> _WORK TO BE COMPLETED_
Transcribe every line of the listing below verbatim. Omit the pictures.

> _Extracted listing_
↓↓↓
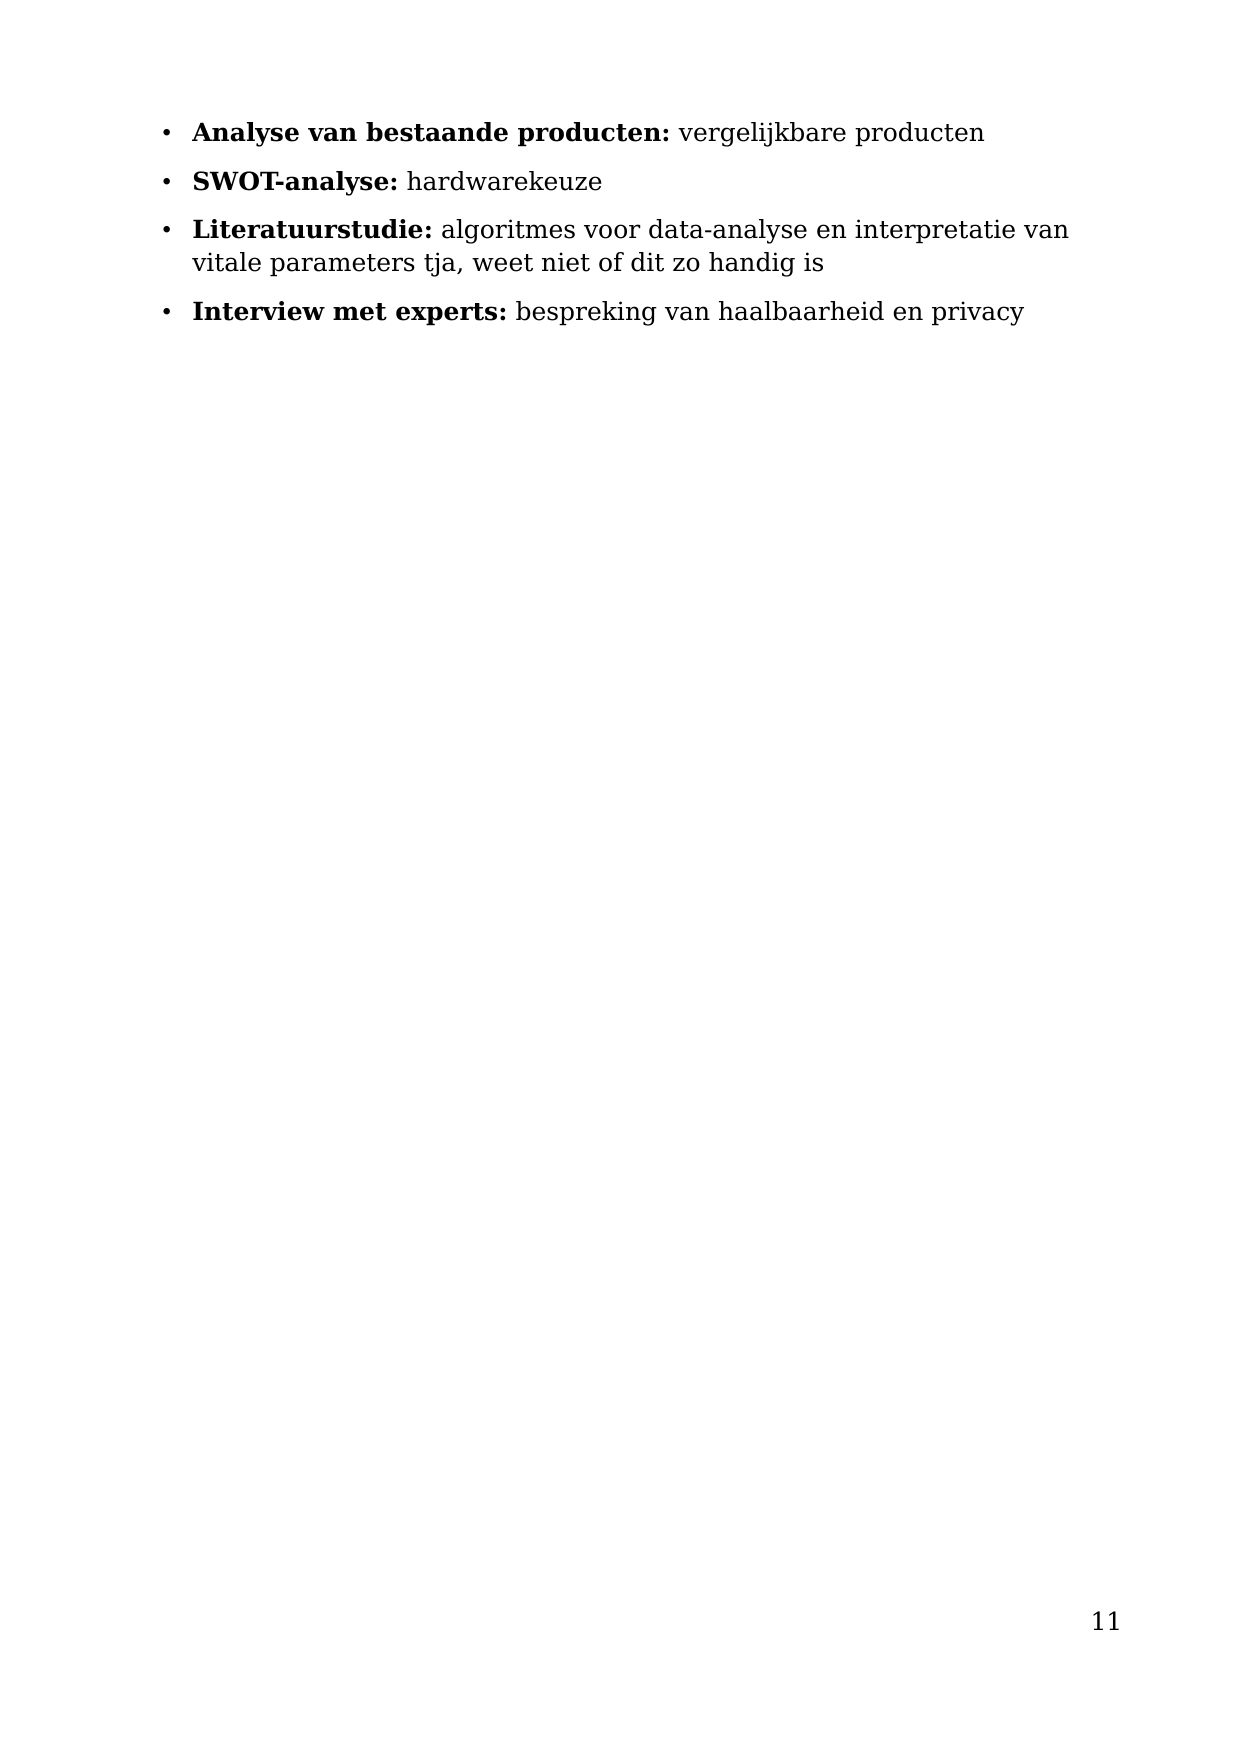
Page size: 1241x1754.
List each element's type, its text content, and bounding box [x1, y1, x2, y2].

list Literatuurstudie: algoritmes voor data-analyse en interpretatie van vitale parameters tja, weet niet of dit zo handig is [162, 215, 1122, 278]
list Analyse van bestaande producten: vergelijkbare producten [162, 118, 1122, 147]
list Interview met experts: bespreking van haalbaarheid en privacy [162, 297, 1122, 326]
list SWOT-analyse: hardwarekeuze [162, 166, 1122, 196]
↑↑↑
> _OUTPUT FOR THIS EXERCISE_
Page size: 1241x1754.
List each element's type, its text content, and bounding box [x1, y1, x2, y2].

list Literatuurstudie: algoritmes voor data-analyse en interpretatie van vitale parameters tja, weet niet of dit zo handig is [162, 215, 1122, 278]
list Analyse van bestaande producten: vergelijkbare producten [162, 118, 1122, 147]
list Interview met experts: bespreking van haalbaarheid en privacy [162, 297, 1122, 326]
list SWOT-analyse: hardwarekeuze [162, 166, 1122, 196]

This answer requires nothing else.